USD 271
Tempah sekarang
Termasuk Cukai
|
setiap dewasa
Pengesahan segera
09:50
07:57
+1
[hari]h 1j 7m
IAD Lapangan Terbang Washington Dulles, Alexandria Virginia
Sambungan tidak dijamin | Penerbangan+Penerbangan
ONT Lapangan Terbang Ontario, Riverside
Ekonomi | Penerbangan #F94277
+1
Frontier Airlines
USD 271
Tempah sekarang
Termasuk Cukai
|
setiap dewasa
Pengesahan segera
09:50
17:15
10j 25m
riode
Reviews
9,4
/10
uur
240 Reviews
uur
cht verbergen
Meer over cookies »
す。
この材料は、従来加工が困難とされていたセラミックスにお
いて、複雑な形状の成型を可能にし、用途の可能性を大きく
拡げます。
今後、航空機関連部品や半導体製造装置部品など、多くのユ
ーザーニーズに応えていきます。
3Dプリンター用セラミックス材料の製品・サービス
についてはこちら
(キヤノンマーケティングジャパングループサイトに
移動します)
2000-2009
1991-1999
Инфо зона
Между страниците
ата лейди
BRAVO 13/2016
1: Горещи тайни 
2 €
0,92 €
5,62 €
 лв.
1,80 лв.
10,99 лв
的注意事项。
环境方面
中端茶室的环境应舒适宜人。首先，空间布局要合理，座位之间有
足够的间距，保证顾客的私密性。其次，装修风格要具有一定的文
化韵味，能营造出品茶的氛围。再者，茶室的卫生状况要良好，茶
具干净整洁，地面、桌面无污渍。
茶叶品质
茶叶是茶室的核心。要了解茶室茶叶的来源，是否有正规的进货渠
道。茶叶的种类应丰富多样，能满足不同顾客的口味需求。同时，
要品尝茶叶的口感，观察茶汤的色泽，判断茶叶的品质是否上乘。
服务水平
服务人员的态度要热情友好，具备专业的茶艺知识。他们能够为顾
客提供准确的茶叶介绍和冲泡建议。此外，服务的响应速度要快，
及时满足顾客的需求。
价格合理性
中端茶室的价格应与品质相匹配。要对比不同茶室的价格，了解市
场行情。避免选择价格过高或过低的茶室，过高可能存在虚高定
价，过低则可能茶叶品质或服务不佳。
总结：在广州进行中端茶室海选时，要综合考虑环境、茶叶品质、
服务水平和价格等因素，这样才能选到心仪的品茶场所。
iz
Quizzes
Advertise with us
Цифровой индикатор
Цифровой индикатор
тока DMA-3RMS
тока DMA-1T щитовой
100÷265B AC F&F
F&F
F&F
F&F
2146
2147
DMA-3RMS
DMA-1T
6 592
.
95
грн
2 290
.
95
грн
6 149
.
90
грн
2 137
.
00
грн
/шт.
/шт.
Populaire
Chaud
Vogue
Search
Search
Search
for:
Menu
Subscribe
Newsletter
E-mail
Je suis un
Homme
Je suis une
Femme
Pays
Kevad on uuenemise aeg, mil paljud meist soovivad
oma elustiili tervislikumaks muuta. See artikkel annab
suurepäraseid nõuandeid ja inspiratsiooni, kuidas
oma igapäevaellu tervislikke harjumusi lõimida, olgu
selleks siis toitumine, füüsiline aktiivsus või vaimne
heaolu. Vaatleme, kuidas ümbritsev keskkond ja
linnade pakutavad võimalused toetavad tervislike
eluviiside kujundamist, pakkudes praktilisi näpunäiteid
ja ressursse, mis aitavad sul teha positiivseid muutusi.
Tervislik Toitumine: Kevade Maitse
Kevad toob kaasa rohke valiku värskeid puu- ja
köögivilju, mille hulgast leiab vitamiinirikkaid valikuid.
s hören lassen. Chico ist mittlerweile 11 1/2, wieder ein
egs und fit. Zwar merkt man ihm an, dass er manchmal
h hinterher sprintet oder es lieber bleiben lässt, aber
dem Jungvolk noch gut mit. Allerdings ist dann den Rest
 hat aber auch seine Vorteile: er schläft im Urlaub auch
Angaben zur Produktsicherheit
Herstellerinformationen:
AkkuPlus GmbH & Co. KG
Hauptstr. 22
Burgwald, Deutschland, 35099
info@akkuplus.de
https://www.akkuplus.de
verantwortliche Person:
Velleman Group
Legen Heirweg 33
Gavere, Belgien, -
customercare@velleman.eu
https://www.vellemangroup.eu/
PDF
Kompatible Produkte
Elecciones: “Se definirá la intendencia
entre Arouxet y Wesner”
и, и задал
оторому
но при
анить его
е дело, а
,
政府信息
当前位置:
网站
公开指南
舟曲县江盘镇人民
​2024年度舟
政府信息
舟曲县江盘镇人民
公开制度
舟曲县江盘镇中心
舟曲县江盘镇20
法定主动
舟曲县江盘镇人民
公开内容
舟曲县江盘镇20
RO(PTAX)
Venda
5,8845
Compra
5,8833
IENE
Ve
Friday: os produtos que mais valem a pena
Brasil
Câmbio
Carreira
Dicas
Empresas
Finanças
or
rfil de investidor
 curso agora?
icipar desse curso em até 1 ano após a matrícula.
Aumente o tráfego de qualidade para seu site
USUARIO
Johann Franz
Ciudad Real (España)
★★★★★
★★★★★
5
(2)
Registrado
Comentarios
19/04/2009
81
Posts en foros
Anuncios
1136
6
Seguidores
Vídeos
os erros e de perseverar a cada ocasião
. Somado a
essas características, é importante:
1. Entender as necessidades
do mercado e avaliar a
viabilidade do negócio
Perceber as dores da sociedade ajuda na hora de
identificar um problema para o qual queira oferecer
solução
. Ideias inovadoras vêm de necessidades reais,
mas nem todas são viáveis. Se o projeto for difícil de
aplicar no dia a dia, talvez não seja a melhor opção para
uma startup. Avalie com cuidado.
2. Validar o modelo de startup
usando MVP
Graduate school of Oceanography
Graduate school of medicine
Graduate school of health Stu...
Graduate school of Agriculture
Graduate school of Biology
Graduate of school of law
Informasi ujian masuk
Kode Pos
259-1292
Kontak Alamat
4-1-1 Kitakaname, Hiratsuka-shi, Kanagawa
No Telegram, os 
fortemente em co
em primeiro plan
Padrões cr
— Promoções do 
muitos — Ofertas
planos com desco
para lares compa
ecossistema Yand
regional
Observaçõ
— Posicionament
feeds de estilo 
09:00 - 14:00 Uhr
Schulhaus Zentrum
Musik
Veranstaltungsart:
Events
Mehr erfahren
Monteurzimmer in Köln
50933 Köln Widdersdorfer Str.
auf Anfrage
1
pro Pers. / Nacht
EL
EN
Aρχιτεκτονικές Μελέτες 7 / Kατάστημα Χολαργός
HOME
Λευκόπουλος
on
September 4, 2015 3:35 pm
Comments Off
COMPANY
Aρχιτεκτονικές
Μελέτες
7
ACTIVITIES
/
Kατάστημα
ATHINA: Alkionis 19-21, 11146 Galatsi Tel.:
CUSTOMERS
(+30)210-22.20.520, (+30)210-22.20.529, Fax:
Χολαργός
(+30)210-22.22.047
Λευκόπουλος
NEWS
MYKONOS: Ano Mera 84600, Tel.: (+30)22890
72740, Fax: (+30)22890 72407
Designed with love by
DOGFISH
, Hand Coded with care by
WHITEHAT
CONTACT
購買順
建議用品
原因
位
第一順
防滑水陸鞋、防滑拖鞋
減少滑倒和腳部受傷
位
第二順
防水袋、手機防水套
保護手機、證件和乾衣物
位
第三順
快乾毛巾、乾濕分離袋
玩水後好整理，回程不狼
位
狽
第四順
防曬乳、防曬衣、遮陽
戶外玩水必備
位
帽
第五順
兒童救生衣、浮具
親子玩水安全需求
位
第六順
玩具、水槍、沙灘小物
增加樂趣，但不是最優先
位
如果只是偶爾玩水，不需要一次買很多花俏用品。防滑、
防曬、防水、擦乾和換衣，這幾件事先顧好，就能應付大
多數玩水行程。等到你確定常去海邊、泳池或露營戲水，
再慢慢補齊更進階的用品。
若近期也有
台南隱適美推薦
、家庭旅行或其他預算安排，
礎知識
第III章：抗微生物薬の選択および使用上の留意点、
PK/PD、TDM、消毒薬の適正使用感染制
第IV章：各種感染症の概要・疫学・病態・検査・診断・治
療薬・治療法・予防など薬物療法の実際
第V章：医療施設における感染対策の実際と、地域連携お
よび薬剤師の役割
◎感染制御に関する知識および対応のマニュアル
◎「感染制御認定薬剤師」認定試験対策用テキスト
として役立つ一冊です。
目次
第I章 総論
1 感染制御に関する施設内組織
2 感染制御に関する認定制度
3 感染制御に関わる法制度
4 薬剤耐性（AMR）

**Aim of the task:** Convert the lines running from the start of the rows through the line containing "cht verbergen" into a JSON list of strings, one string per line, with both ends included and blank lines omitted.

**Your solution:**
[
  "USD 271",
  "Tempah sekarang",
  "Termasuk Cukai",
  "|",
  "setiap dewasa",
  "Pengesahan segera",
  "09:50",
  "07:57",
  "+1",
  "[hari]h 1j 7m",
  "IAD Lapangan Terbang Washington Dulles, Alexandria Virginia",
  "Sambungan tidak dijamin | Penerbangan+Penerbangan",
  "ONT Lapangan Terbang Ontario, Riverside",
  "Ekonomi | Penerbangan #F94277",
  "+1",
  "Frontier Airlines",
  "USD 271",
  "Tempah sekarang",
  "Termasuk Cukai",
  "|",
  "setiap dewasa",
  "Pengesahan segera",
  "09:50",
  "17:15",
  "10j 25m",
  "riode",
  "Reviews",
  "9,4",
  "/10",
  "uur",
  "240 Reviews",
  "uur",
  "cht verbergen"
]